_TASK OBJECTIVE_.
Starting at the line that contains "#### Eksempel 2: Loven", return each line exactly as written until the listing below ends, and return no other line.

_DATA TO EXAMINE_.

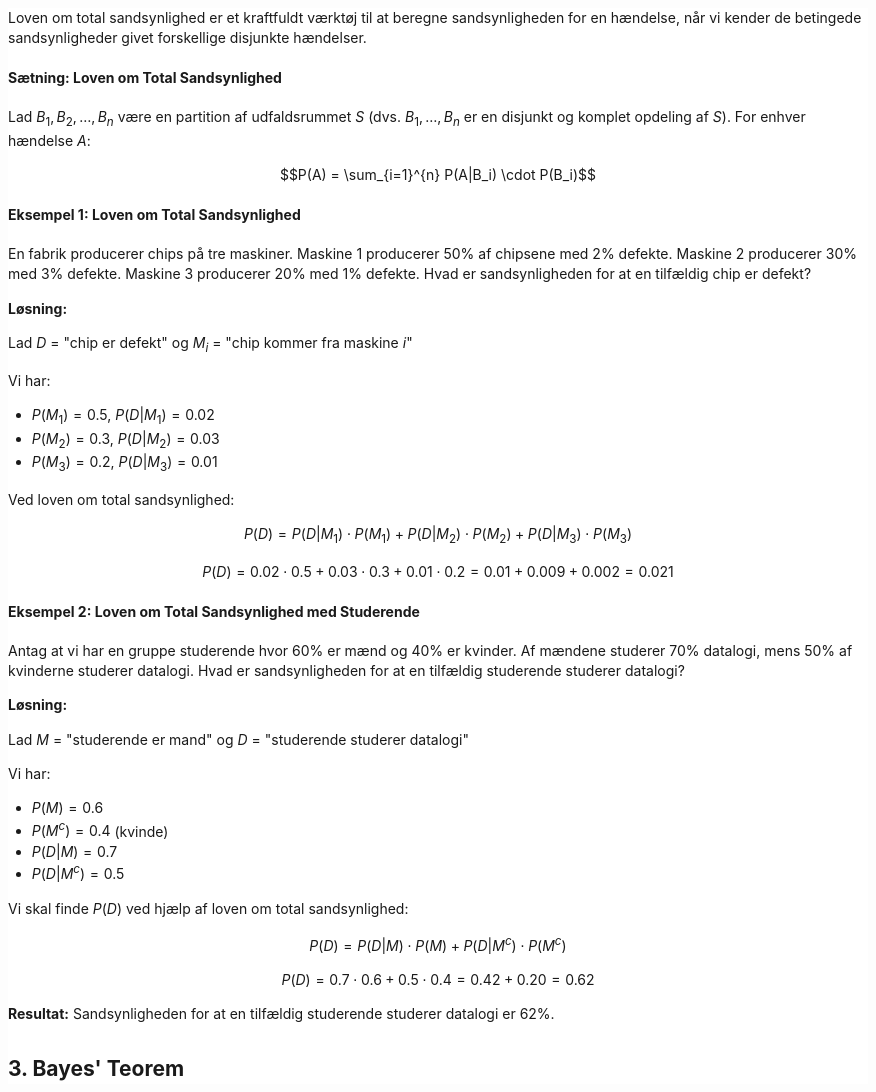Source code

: Loven om total sandsynlighed er et kraftfuldt værktøj til at beregne sandsynligheden for en hændelse, når vi kender de betingede sandsynligheder givet forskellige disjunkte hændelser.

#### Sætning: Loven om Total Sandsynlighed

Lad $B_1, B_2, \ldots, B_n$ være en partition af udfaldsrummet $S$ (dvs. ${B_1, \ldots, B_n}$ er en disjunkt og komplet opdeling af $S$). For enhver hændelse $A$:

$$P(A) = \sum_{i=1}^{n} P(A|B_i) \cdot P(B_i)$$

#### Eksempel 1: Loven om Total Sandsynlighed

En fabrik producerer chips på tre maskiner. Maskine 1 producerer 50% af chipsene med 2% defekte. Maskine 2 producerer 30% med 3% defekte. Maskine 3 producerer 20% med 1% defekte. Hvad er sandsynligheden for at en tilfældig chip er defekt?

**Løsning:**

Lad $D$ = "chip er defekt" og $M_i$ = "chip kommer fra maskine $i$"

Vi har:

*   $P(M_1) = 0.5$, $P(D|M_1) = 0.02$
*   $P(M_2) = 0.3$, $P(D|M_2) = 0.03$
*   $P(M_3) = 0.2$, $P(D|M_3) = 0.01$

Ved loven om total sandsynlighed:

$$P(D) = P(D|M_1) \cdot P(M_1) + P(D|M_2) \cdot P(M_2) + P(D|M_3) \cdot P(M_3)$$

$$P(D) = 0.02 \cdot 0.5 + 0.03 \cdot 0.3 + 0.01 \cdot 0.2 = 0.01 + 0.009 + 0.002 = 0.021$$

#### Eksempel 2: Loven om Total Sandsynlighed med Studerende

Antag at vi har en gruppe studerende hvor 60% er mænd og 40% er kvinder. Af mændene studerer 70% datalogi, mens 50% af kvinderne studerer datalogi. Hvad er sandsynligheden for at en tilfældig studerende studerer datalogi?

**Løsning:**

Lad $M$ = "studerende er mand" og $D$ = "studerende studerer datalogi"

Vi har:

*   $P(M) = 0.6$
*   $P(M^c) = 0.4$ (kvinde)
*   $P(D|M) = 0.7$
*   $P(D|M^c) = 0.5$

Vi skal finde $P(D)$ ved hjælp af loven om total sandsynlighed:

$$P(D) = P(D|M) \cdot P(M) + P(D|M^c) \cdot P(M^c)$$

$$P(D) = 0.7 \cdot 0.6 + 0.5 \cdot 0.4 = 0.42 + 0.20 = 0.62$$

**Resultat:** Sandsynligheden for at en tilfældig studerende studerer datalogi er 62%.

## 3. Bayes' Teorem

_ANSWER TO THIS TASK_.
#### Eksempel 2: Loven om Total Sandsynlighed med Studerende

Antag at vi har en gruppe studerende hvor 60% er mænd og 40% er kvinder. Af mændene studerer 70% datalogi, mens 50% af kvinderne studerer datalogi. Hvad er sandsynligheden for at en tilfældig studerende studerer datalogi?

**Løsning:**

Lad $M$ = "studerende er mand" og $D$ = "studerende studerer datalogi"

Vi har:

*   $P(M) = 0.6$
*   $P(M^c) = 0.4$ (kvinde)
*   $P(D|M) = 0.7$
*   $P(D|M^c) = 0.5$

Vi skal finde $P(D)$ ved hjælp af loven om total sandsynlighed:

$$P(D) = P(D|M) \cdot P(M) + P(D|M^c) \cdot P(M^c)$$

$$P(D) = 0.7 \cdot 0.6 + 0.5 \cdot 0.4 = 0.42 + 0.20 = 0.62$$

**Resultat:** Sandsynligheden for at en tilfældig studerende studerer datalogi er 62%.

## 3. Bayes' Teorem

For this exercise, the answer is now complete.